SET EXERCISE A:
Copy the listing of plant classifications below line for line, leaving out the pictures.

SUPPLIED TEXT:
* * * * * * *
The Key
by
Janet
Nelson
I stand in front of this class, recovering from
the
first-day-of-school nightmares all beginning teachers have. I know that
these
dreams can actually be categorized and recognized by any and all
teachers. The
–Suddenly Realizing You’re Standing Naked In Front Of Your Class and
the
Students Are Laughing Uproariously – dream. The – showing Up In Class,
but Your
Mind Goes Completely Blank and You Are Totally Unprepared -- dream. The
– Long,
Long, Hall That Never Ends, but You’re Late for Class and Can’t Get to
Your
room no Matter How Hard You Try – dream. Luckily, I know all of these
things
will pass. My mentor teacher has laughed about it, telling me we all do
it, but
I am still shaking from abject fear.
This is my first real day of teaching.
The irony of that is
not lost on me. I once considered every teacher on the planet my
personal enemy
and a legitimate target for ridicule. It is a strange twist of fate
that has
brought me here, and I encourage myself to be mindful. To remember why
I am
here, where I have come from, and what I might bring to these
unsuspecting
ninth graders.
I was an angry kid. Fully
developed, at least according to
the average junior high bra standards. I became political in the era of
Vietnam, assassination, and Watergate. Anxious to grow up and
surrounded by a
culture that discourages the experience of being a child, I developed
fluency
in all forms of disobedience; an obvious hippy sympathizer in an era of
early
seventies polarization.
My social studies teacher used to
draw stick figures that
represented the good guys and the bad guys on his green void of newly
cleaned
chalkboard. The bad guys always had long hair on their round stick
heads.
Hippies. They all knew I was one of them. He frequently pointed out to
the
class that my brother had burned his draft card. An interesting tidbit,
I
suppose. One day he used me as an example of the word “obese” as part
of our
vocabulary lesson. My hatred of authority figures and teachers in
general began
to solidify, until my standard reply to teacher instruction became
“*uck you!”
* * * * * * *
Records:
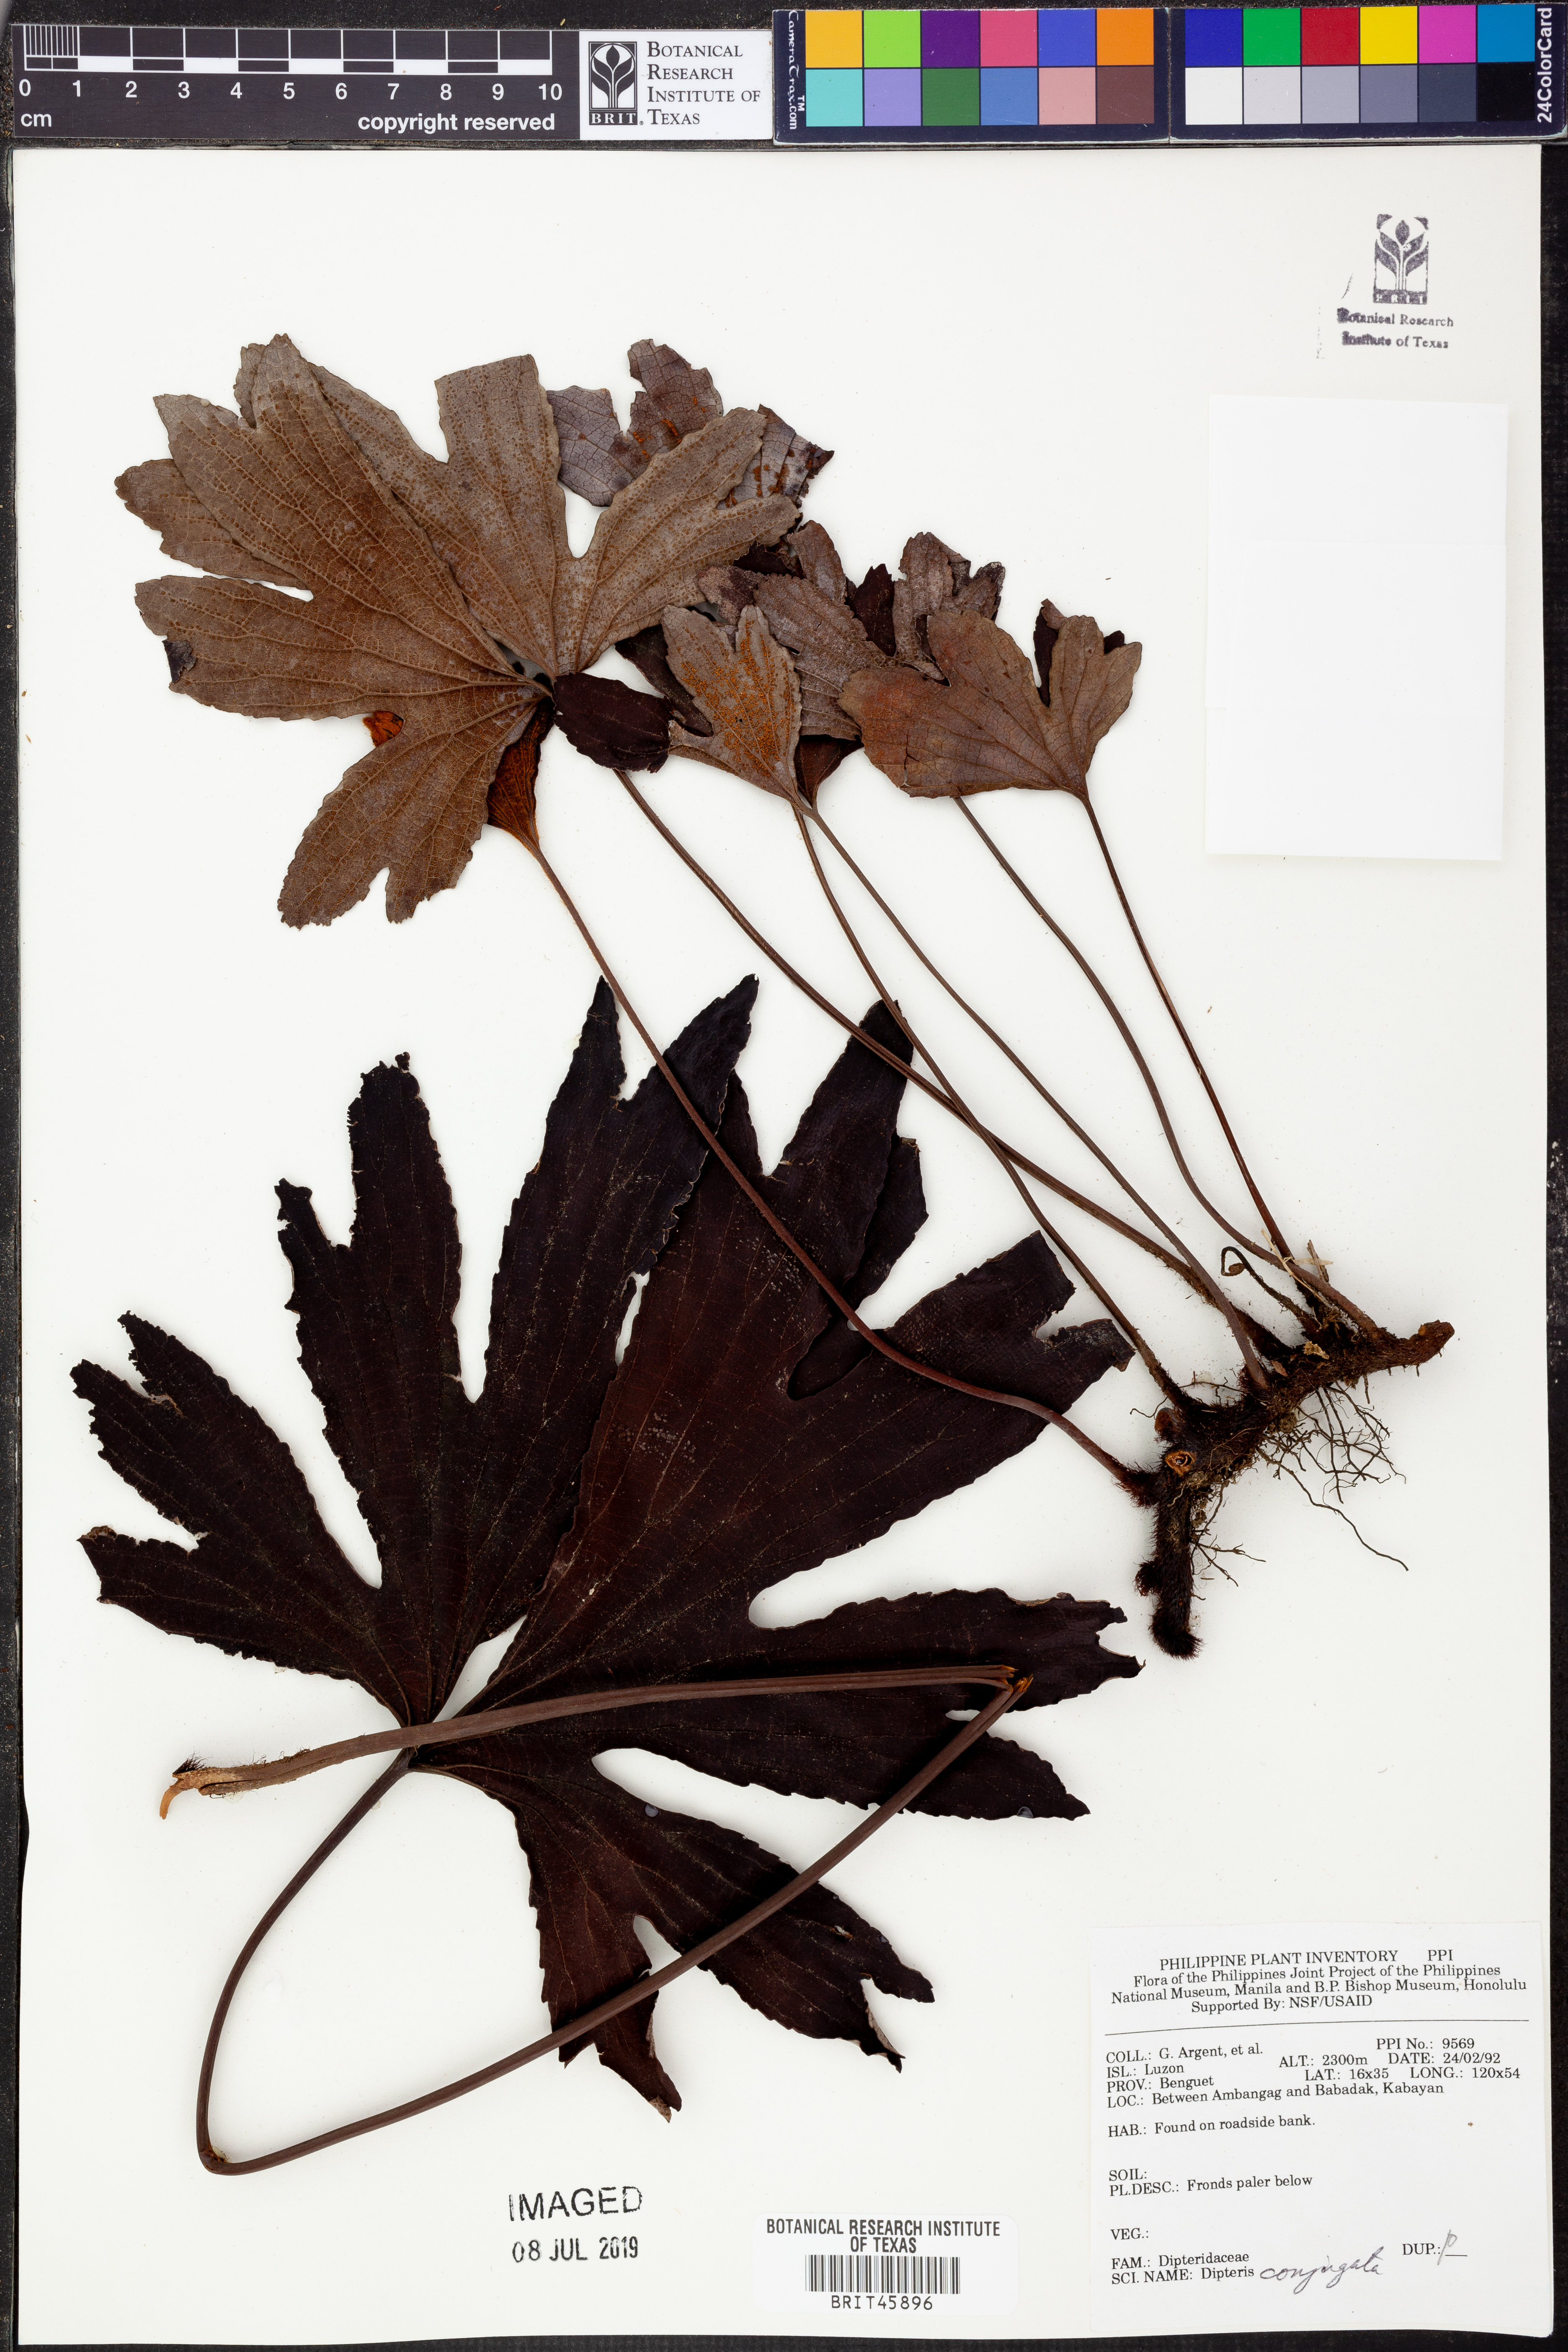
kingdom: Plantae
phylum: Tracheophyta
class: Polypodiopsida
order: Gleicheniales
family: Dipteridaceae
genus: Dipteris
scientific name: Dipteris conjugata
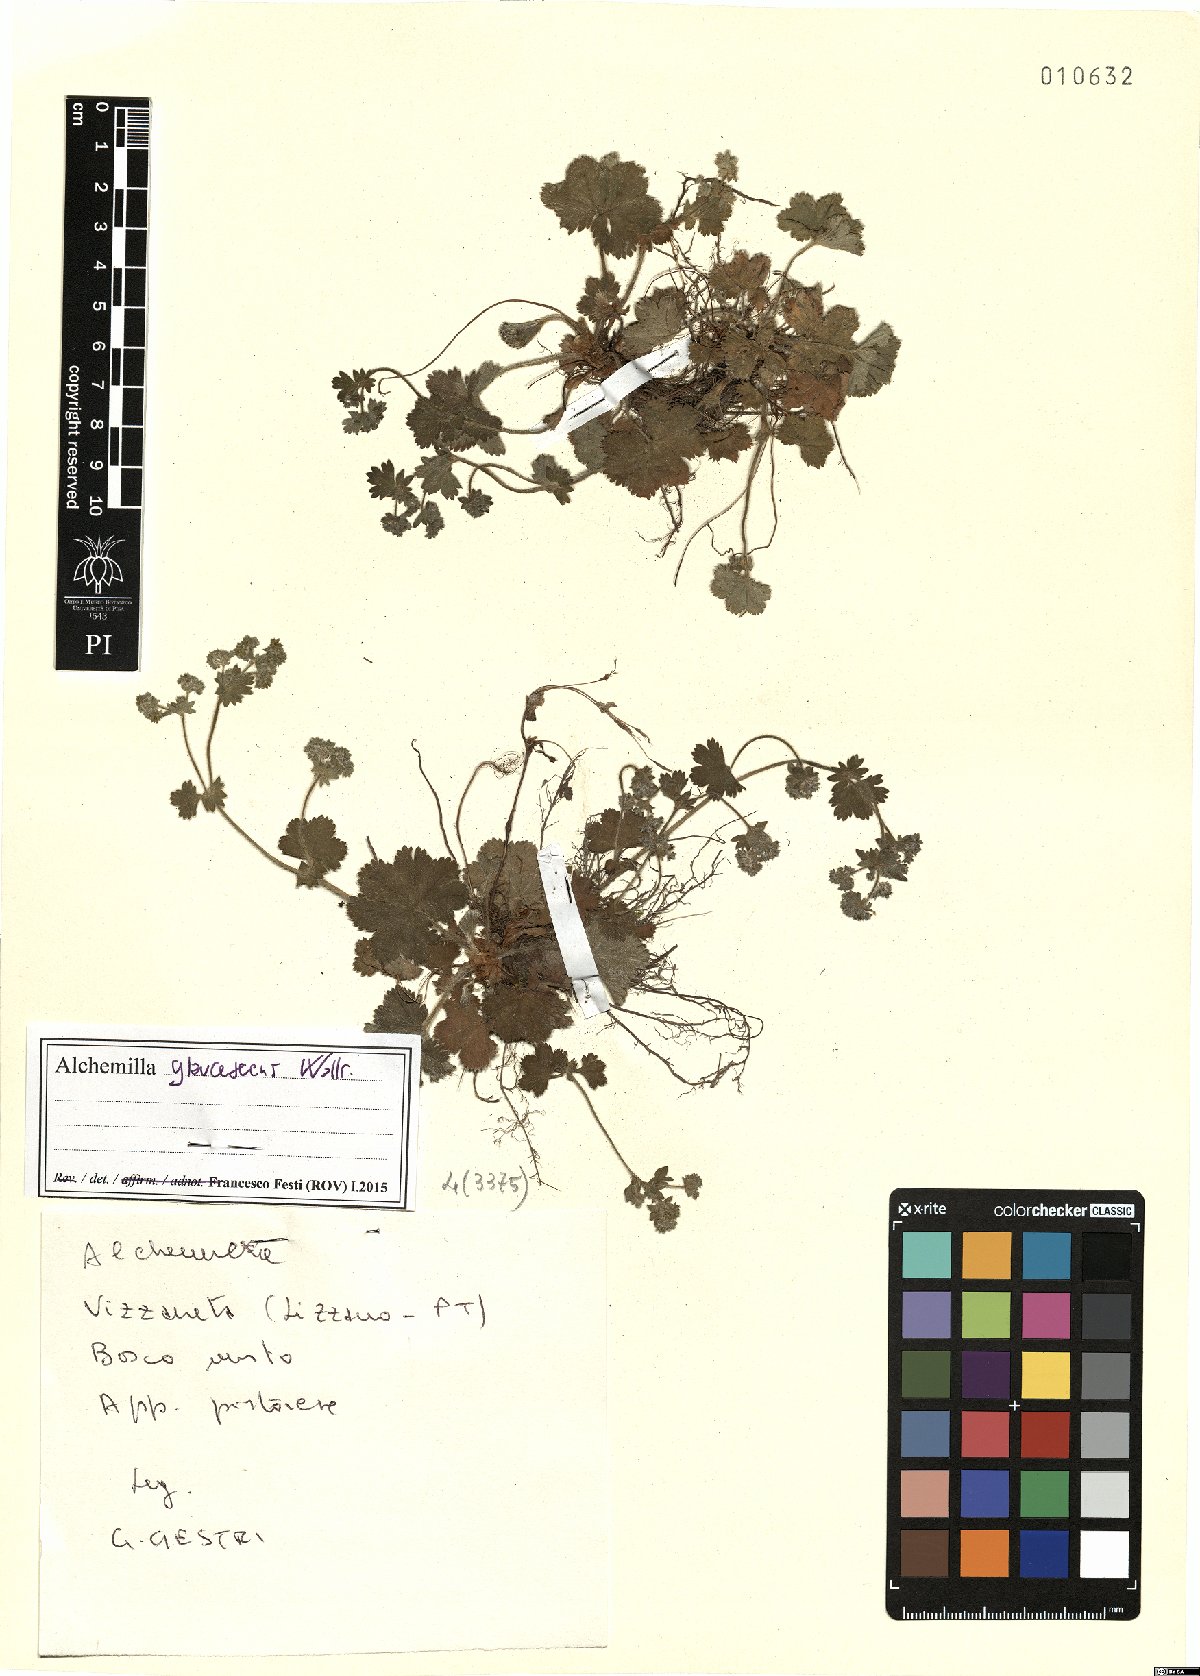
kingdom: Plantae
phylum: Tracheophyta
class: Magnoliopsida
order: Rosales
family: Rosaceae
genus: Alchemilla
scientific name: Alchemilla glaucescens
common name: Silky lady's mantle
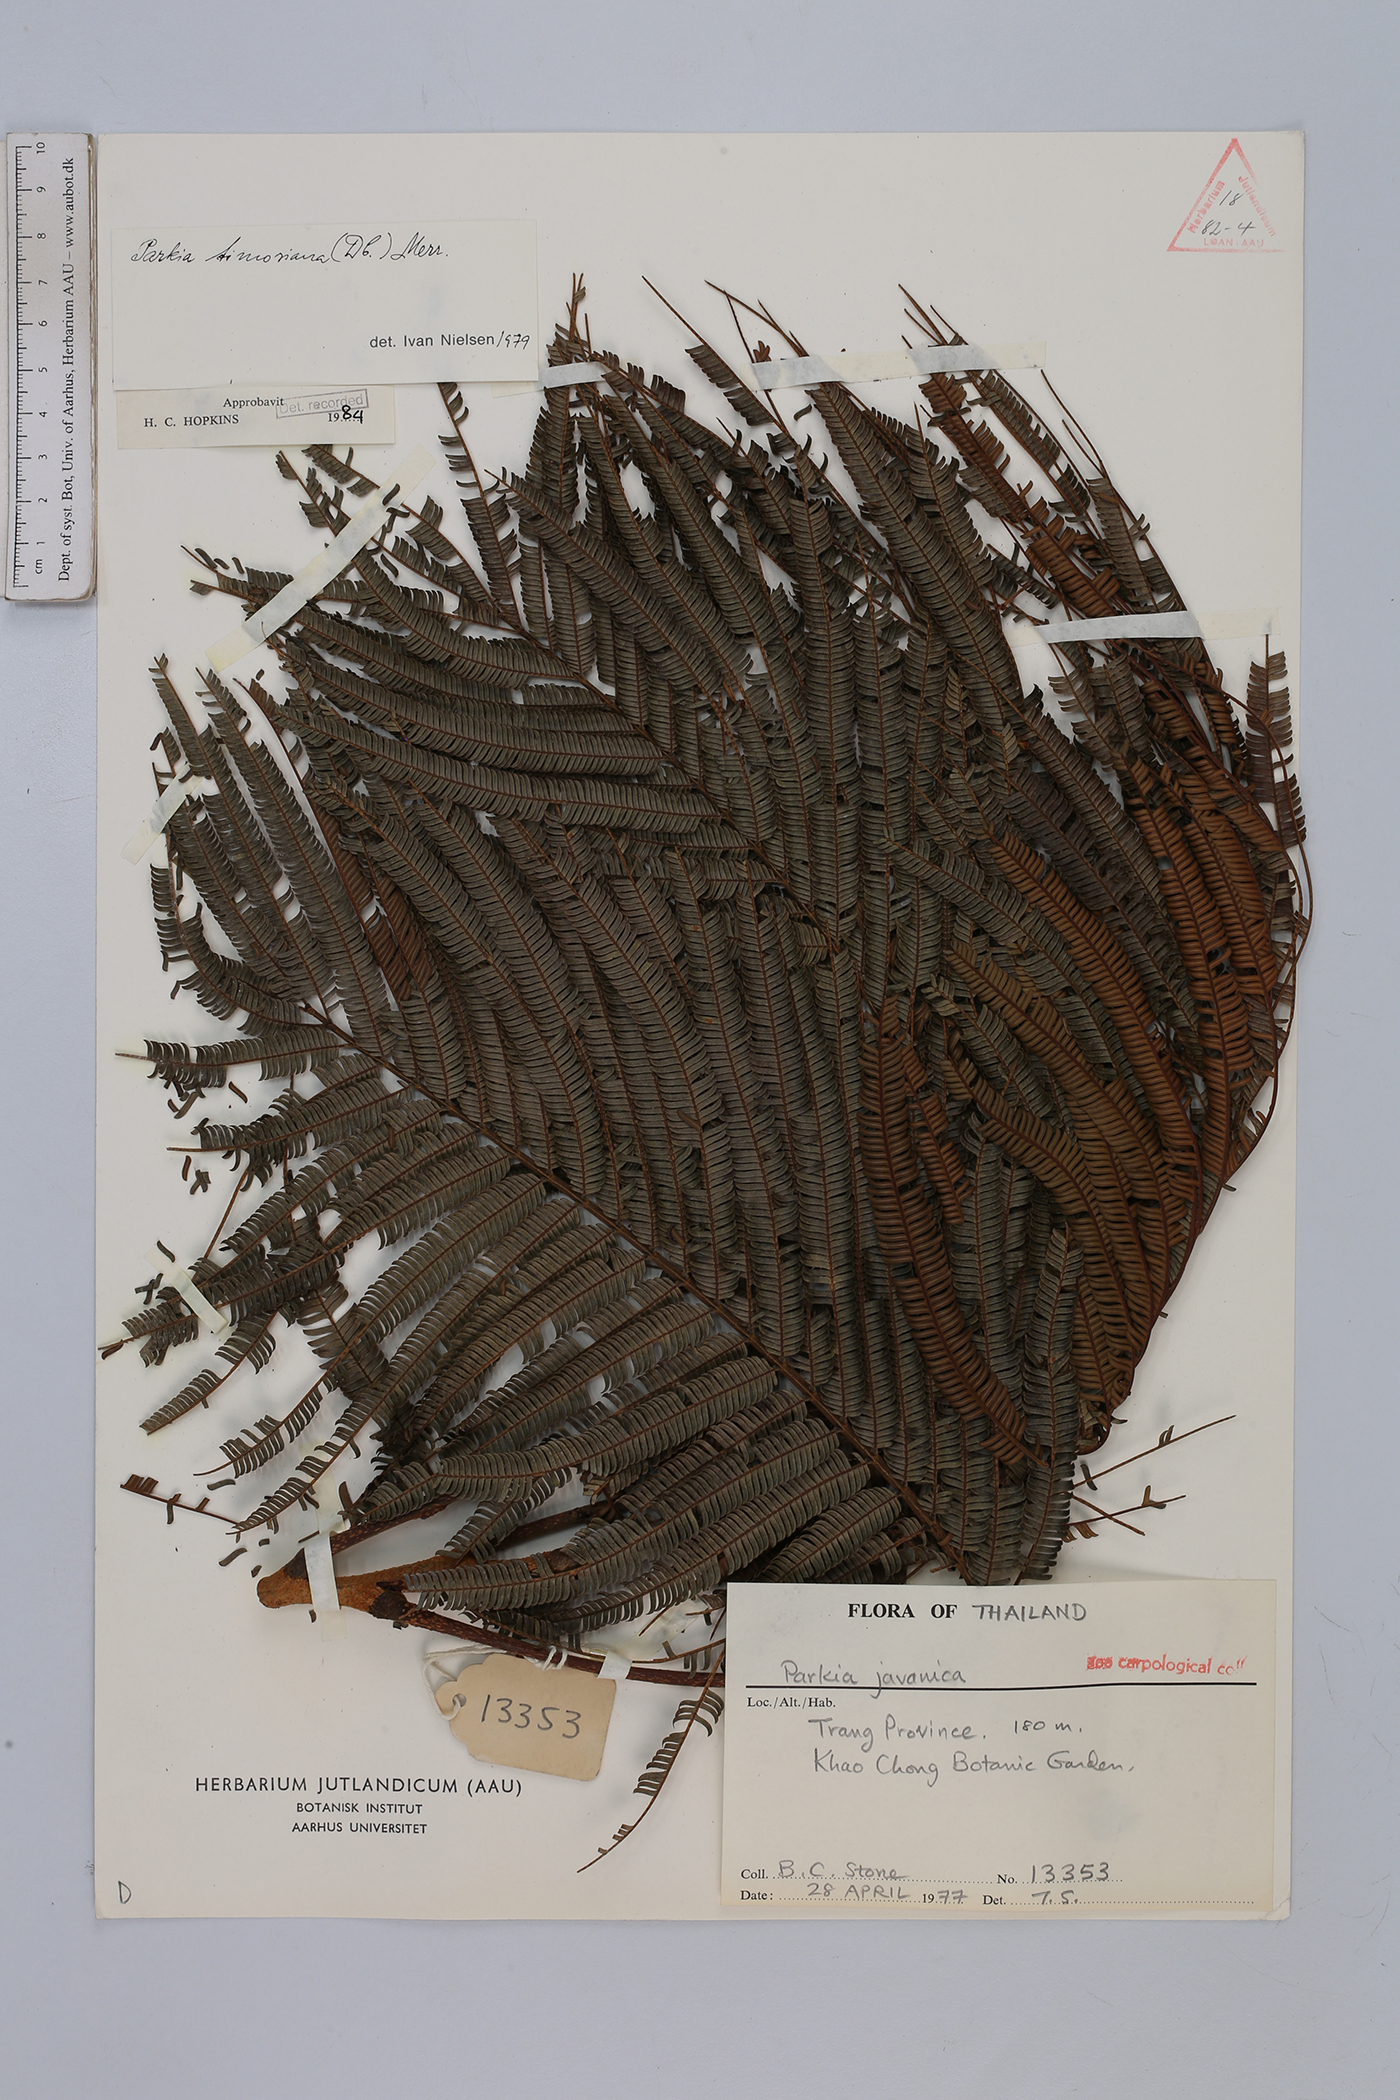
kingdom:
* * * * * * *
SET EXERCISE B:
Rewrite the essay about a first day of teaching from "This is my first" up to and including "ninth graders.", substituting "tenth graders" for "ninth graders".

FINISHED ANSWER A:
kingdom: Plantae
phylum: Tracheophyta
class: Polypodiopsida
order: Gleicheniales
family: Dipteridaceae
genus: Dipteris
scientific name: Dipteris conjugata
kingdom: Plantae
phylum: Tracheophyta
class: Magnoliopsida
order: Rosales
family: Rosaceae
genus: Alchemilla
scientific name: Alchemilla glaucescens
common name: Silky lady's mantle
kingdom:

FINISHED ANSWER B:
This is my first real day of teaching.
The irony of that is
not lost on me. I once considered every teacher on the planet my
personal enemy
and a legitimate target for ridicule. It is a strange twist of fate
that has
brought me here, and I encourage myself to be mindful. To remember why
I am
here, where I have come from, and what I might bring to these
unsuspecting
tenth graders.